• Problem to work on
Could you reproduce the listing below line for line, from its very first line through the line containing "Hier mit Bonus bestellen", with both of those lines included?

• Data supplied
--
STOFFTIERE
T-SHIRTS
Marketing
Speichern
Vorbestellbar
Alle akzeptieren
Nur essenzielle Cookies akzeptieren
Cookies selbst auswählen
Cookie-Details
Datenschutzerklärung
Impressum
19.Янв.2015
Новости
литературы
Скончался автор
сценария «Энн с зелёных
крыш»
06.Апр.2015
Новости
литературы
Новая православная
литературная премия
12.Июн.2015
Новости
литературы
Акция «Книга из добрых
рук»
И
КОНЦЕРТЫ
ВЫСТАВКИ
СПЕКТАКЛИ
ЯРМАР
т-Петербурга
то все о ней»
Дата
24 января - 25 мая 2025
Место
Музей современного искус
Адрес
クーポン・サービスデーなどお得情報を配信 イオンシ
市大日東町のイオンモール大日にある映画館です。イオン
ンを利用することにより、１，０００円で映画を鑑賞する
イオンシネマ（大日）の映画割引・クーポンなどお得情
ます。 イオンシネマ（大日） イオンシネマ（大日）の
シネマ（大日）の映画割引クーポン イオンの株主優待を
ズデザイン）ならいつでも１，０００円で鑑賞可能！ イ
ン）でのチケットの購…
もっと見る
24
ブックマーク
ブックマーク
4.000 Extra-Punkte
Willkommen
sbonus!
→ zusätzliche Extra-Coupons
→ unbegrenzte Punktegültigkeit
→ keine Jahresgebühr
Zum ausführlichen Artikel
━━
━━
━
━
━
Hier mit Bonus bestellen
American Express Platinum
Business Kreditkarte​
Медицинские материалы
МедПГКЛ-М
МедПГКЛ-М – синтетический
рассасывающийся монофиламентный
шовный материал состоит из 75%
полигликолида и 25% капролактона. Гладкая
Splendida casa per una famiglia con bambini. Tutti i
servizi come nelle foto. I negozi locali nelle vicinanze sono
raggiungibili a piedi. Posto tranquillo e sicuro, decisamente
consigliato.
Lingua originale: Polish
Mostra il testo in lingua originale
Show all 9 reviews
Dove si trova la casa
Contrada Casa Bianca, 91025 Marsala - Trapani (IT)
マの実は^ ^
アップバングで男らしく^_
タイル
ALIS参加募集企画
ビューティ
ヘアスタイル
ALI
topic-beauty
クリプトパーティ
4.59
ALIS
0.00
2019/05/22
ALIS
--
• Task response
STOFFTIERE
T-SHIRTS
Marketing
Speichern
Vorbestellbar
Alle akzeptieren
Nur essenzielle Cookies akzeptieren
Cookies selbst auswählen
Cookie-Details
Datenschutzerklärung
Impressum
19.Янв.2015
Новости
литературы
Скончался автор
сценария «Энн с зелёных
крыш»
06.Апр.2015
Новости
литературы
Новая православная
литературная премия
12.Июн.2015
Новости
литературы
Акция «Книга из добрых
рук»
И
КОНЦЕРТЫ
ВЫСТАВКИ
СПЕКТАКЛИ
ЯРМАР
т-Петербурга
то все о ней»
Дата
24 января - 25 мая 2025
Место
Музей современного искус
Адрес
クーポン・サービスデーなどお得情報を配信 イオンシ
市大日東町のイオンモール大日にある映画館です。イオン
ンを利用することにより、１，０００円で映画を鑑賞する
イオンシネマ（大日）の映画割引・クーポンなどお得情
ます。 イオンシネマ（大日） イオンシネマ（大日）の
シネマ（大日）の映画割引クーポン イオンの株主優待を
ズデザイン）ならいつでも１，０００円で鑑賞可能！ イ
ン）でのチケットの購…
もっと見る
24
ブックマーク
ブックマーク
4.000 Extra-Punkte
Willkommen
sbonus!
→ zusätzliche Extra-Coupons
→ unbegrenzte Punktegültigkeit
→ keine Jahresgebühr
Zum ausführlichen Artikel
━━
━━
━
━
━
Hier mit Bonus bestellen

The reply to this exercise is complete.